ByteIR Additional Ops
ByteIR compiler introduces several coarse-grained ops to improve pattern-matching rewriting during compilation.
ByteIR implements in the way of re-using mhlo custom call op definition with a ByteIR prefix in call_target_name
,
instead of defining another new dialect.
ByteIR implements this conversion in frontends, instead of putting it to ByteIR compiler.
Rationales
Need of coarse-grained ops
Introduction of coarse-grained ops can provide several benefits as follows,
- it simplifies pattern-matching processes during rewriting regardless of optimization or lowering;
- it allows high-level information to be encoded with coarse-grained ops, helping optimization;
- it provides intuitive mapping from frontends to IR, helping debuggability;
- it provides flexible control, since coarse-grained ops can be easily decomposed to fine-grained ops, the other way around is much harder.
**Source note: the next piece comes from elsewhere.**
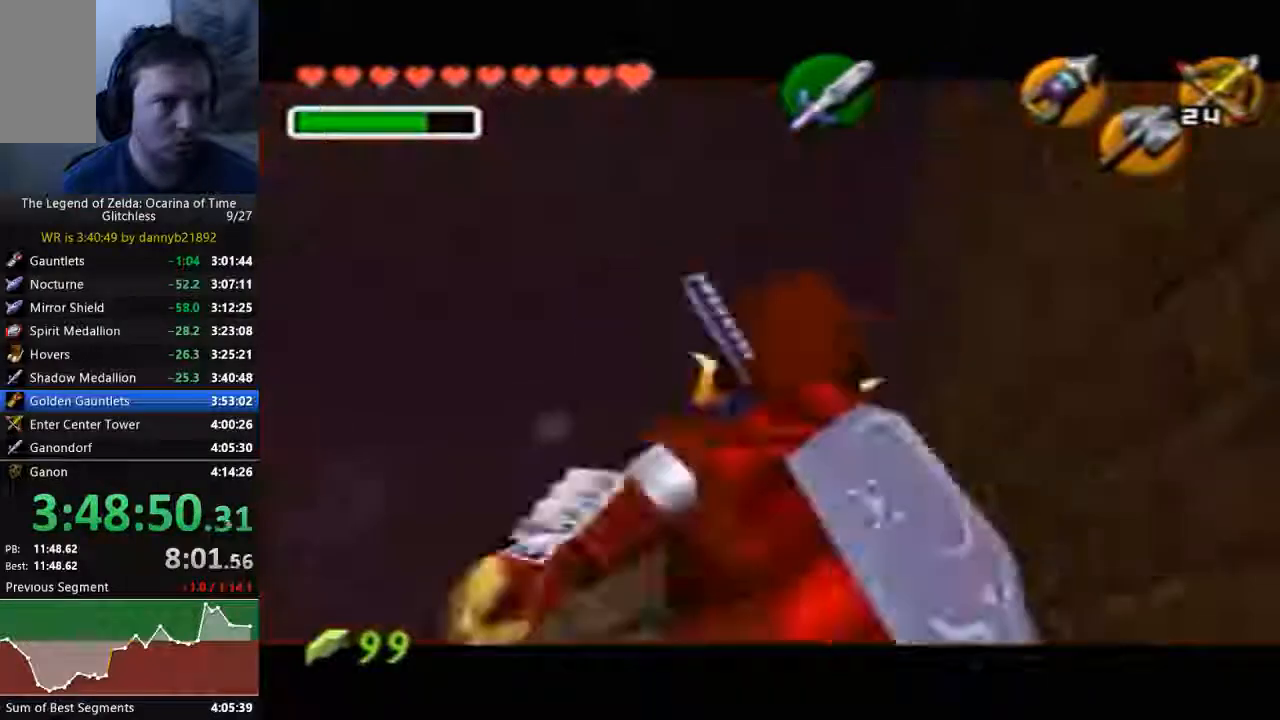
{"dt_ms": 500, "buttons": [], "left_stick": "center", "events": [[100, "A", "down"], [200, "A", "up"], [267, "A", "down"], [500, "A", "up"]]}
Implementation of reusing mhlo custom call
Reusing mhlo custom call with a ByteIR prefix in call_target_name
can provide several benefits as follows,
- the original IR is still legal and well-defined without introducing additional new dialect or defining new ops in tablegen;
- it provides backward support for all existing passes or pattern-matching, not breaking anything;
- with a proper definition, an unrecognized coarse-grained op can be eaisly mapping to a custom library or be decomposed into fine-grained ops.
Implementation coarse-grained op conversion in frontends
Implementing coarse-grained op conversion in frontends can provide several benefits as follows,
- it avoids N-to-1 rewriting happening in ByteIR compiler, and putting corresponding rewriting to each own frontend provides much cleaner implementation;
- different frontends might already define their own dialect providing coarse-grained ops, making this conversion trivial and intuitive;
- it isolates effects caused by existing frontends graph optimizations, which might change among different versions of each frontends.
Addtional op definition
A coarse-grained op kind is defined through with a prefix.
call_target_name = "byteir.softmax" or "tf.DynamicPartition"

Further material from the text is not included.